Born on January 7, 1875, she married Grant McColgin on August 21, 1895 in Earlville, Illinois. She attended Teachers Normal College and Wesleyan University in Bloomington, Illinois. Her education also included the School of Oratory and Georgian Academy in Georgia, Vermont. McColgin came to Grant County in Oklahoma Territory in 1901 with her husband, and in 1903, she helped drive a wagon to their “claim” near Rankin in Roger Mills County. She taught school in her home and was appointed postmistress for Ridgeton in 1904. Her family moved to Rankin in 1909 where she and her husband alternated teaching school, delivering mail, and in 1913, began operating the Rankin Telephone Company in their home.

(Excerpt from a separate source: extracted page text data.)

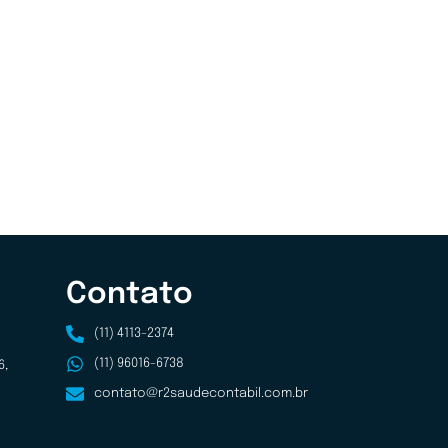
Contato
(11) 4113-2374
(11) 96016-6738
6,
contato@r2saudecontabil.com.br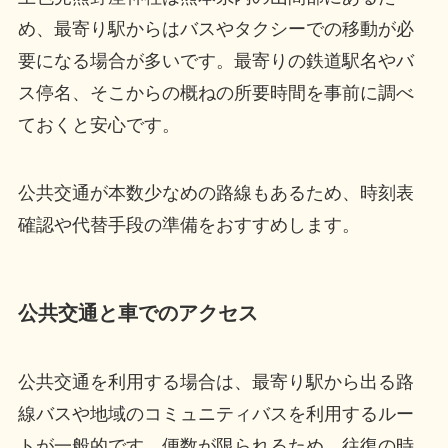
め、最寄り駅からはバスやタクシーでの移動が必
要になる場合が多いです。最寄りの鉄道駅名やバ
ス停名、そこからの概ねの所要時間を事前に調べ
ておくと安心です。
公共交通が本数少なめの路線もあるため、時刻表
確認や代替手段の準備をおすすめします。
公共交通と車でのアクセス
公共交通を利用する場合は、最寄り駅から出る路
線バスや地域のコミュニティバスを利用するルー
トが一般的です。便数が限られるため、往復の時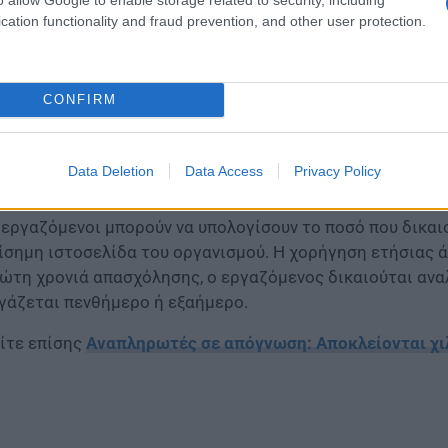
cation functionality and fraud prevention, and other user protection.
όσον ο εργοδότης δεν παραχωρήσει άδεια εγκαίρως, ο ε
CONFIRM
οδοχές άδειας μόλις τελειώσει το ημερολογιακό έτος. Ση
ειας σε αυτή την περίπτωση.
Data Deletion
Data Access
Privacy Policy
ολογισμός επιδόματος άδειας για δικαιούχοι
 εργαζόμενοι μπορούν να υπολογίσουν το ποσό που δικαι
ίσημη ιστοσελίδα του οργανισμού. Η χορήγηση ετήσιας ά
ώτη χρονιά απασχόλησης, ο εργαζόμενος δικαιούται αναλ
γάζεται πενθήμερο ή εξαήμερο.
ίτε επίσης
Αναπληρωτές σε απόγνωση: Αποκλείονται χιλ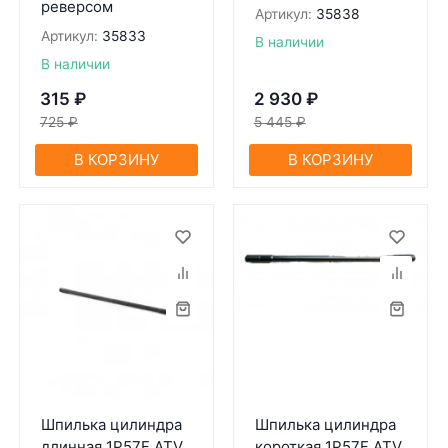
реверсом
Артикул:
35838
Артикул:
35833
В наличии
В наличии
315
₽
2 930
₽
725
₽
5 445
₽
В КОРЗИНУ
В КОРЗИНУ
Шпилька цилиндра
Шпилька цилиндра
длинная 1P57F ATV
короткая 1P57F ATV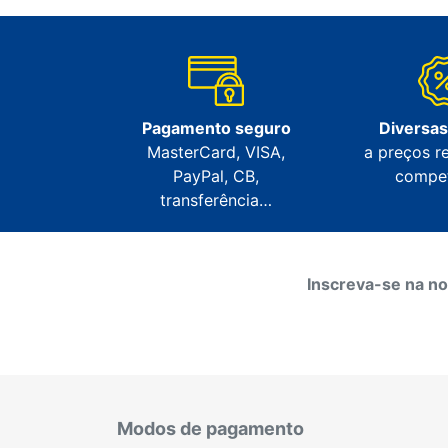
Pagamento seguro
Diversa
MasterCard, VISA,
a preços r
PayPal, CB,
compet
transferência…
Inscreva-se na no
Modos de pagamento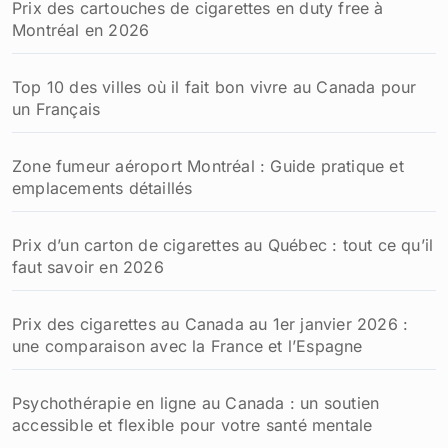
Prix des cartouches de cigarettes en duty free à
Montréal en 2026
Top 10 des villes où il fait bon vivre au Canada pour
un Français
Zone fumeur aéroport Montréal : Guide pratique et
emplacements détaillés
Prix d’un carton de cigarettes au Québec : tout ce qu’il
faut savoir en 2026
Prix des cigarettes au Canada au 1er janvier 2026 :
une comparaison avec la France et l’Espagne
Psychothérapie en ligne au Canada : un soutien
accessible et flexible pour votre santé mentale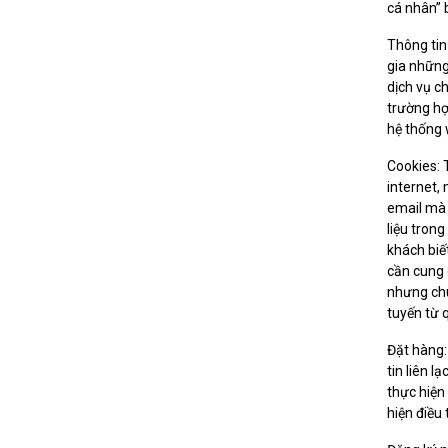
cá nhân” b
Thông tin
gia những
dịch vụ c
trường hợ
hệ thống
Cookies: 
internet,
email mà 
liệu tron
khách biế
cần cung 
nhưng chú
tuyến từ 
Đặt hàng:
tin liên 
thực hiện
hiện điều 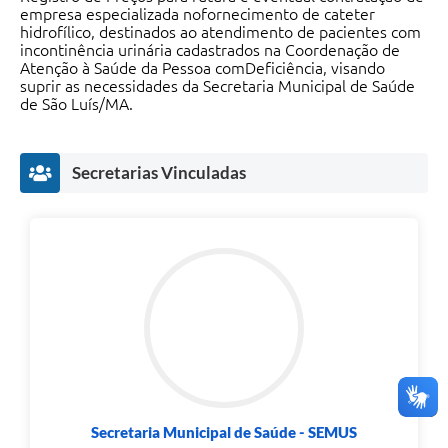
empresa especializada nofornecimento de cateter
hidrofílico, destinados ao atendimento de pacientes com
incontinência urinária cadastrados na Coordenação de
Atenção à Saúde da Pessoa comDeficiência, visando
suprir as necessidades da Secretaria Municipal de Saúde
de São Luís/MA.
Secretarias Vinculadas
Secretaria Municipal de Saúde - SEMUS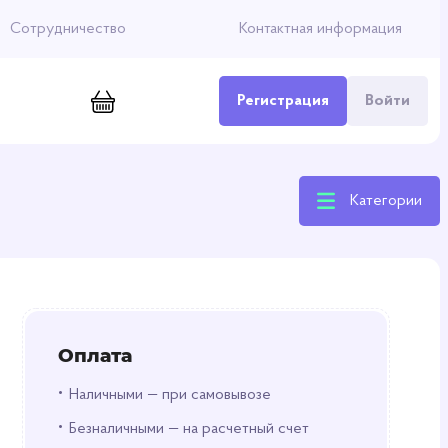
Сотрудничество
Контактная информация
Регистрация
Войти
Категории
Оплата
•
Наличными — при самовывозе
•
Безналичными — на расчетный счет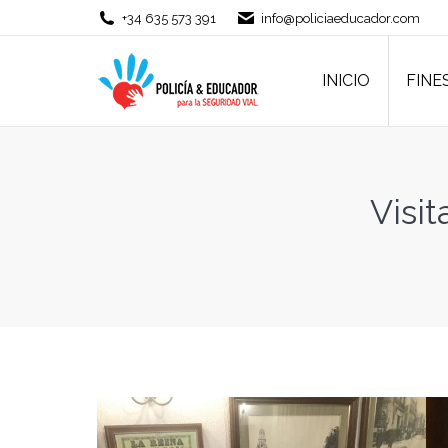
+34 635 573 391
info@policiaeducador.com
INICIO
FINE
INICIO
FINE
Visi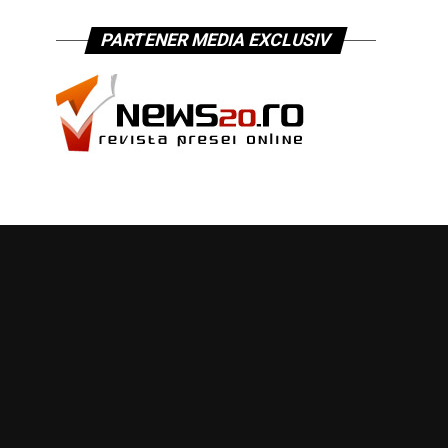
PARTENER MEDIA EXCLUSIV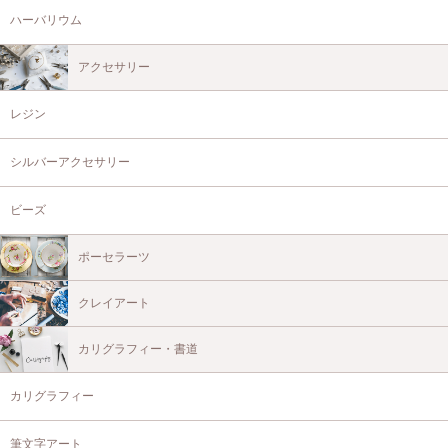
ハーバリウム
アクセサリー
レジン
シルバーアクセサリー
ビーズ
ポーセラーツ
クレイアート
カリグラフィー・書道
カリグラフィー
筆文字アート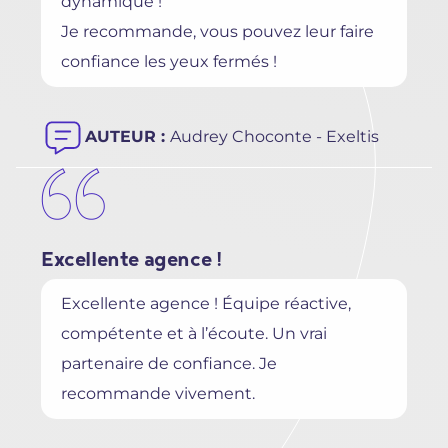
dynamique !
Je recommande, vous pouvez leur faire
confiance les yeux fermés !
AUTEUR :
Audrey Choconte - Exeltis
Excellente agence !
Excellente agence ! Équipe réactive,
compétente et à l’écoute. Un vrai
partenaire de confiance. Je
recommande vivement.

The McColgins had nine children and Bessie had given birth to the youngest son, Franklin, just one month before leaving Rankin, near the Texas border, for the Legislature in Oklahoma City. Many considered McColgin to be a superior orator and believed her election win was due to her popularity in western Oklahoma. McColgin took an active interest in the soldiers’ relief program and helped establish the Tuberculosis Sanatorium at Clinton. She filed legislation calling for the creation of a child hygiene bureau and a public nursing board.
Although not reelected to a second term, McColgin led the way for the election of three female members of the Oklahoma House of Representatives in 1923. On March 31, 2005, Representative Bessie S. McColgin was inducted into the Oklahoma Women’s Hall of Fame.
The Artist
Born and raised in Muskogee, Oklahoma, Mike Wimmer began his career as an artist during the seventh grade. He earned his Bachelor of Fine Arts from the University of Oklahoma, where he met Don Ivan Punchatz. Wimmer later moved to Arlington, Texas, to be Punchatz's apprentice at the famous Sketch Pad Studio. Wimmer learned valuable knowledge regarding the business aspect of illustrating as well as various painting techniques and the working methods of the local Dallas illustrators. After his two and a half year apprenticeship, he moved back to Norman, Oklahoma, and set up his own studio using all that he had learned in Texas.
Since then, Wimmer has become very successful illustrating children’s books such as Flight: The Journey of Charles Lindbergh by Robert Burliegh which was the winner of the Orbis Pictus Award for Outstanding Nonfiction for Children in 1990. He also illustrated All the Places to Love by Patricia MacLachlan which was published in 1994 and won the Oklahoma Book Award for Best Illustrated Children’s Book 1995. Wimmer’s book, Will Rogers by Former Governor Frank Keating, was published in 2002 and won the 2003 Spur Award from the Western Writers Association of America. Even though Wimmer has worked for some of the largest corporations in the world including Disney and Procter and Gamble, Wimmer finds the greatest artistic pleasure within his creation of fine art.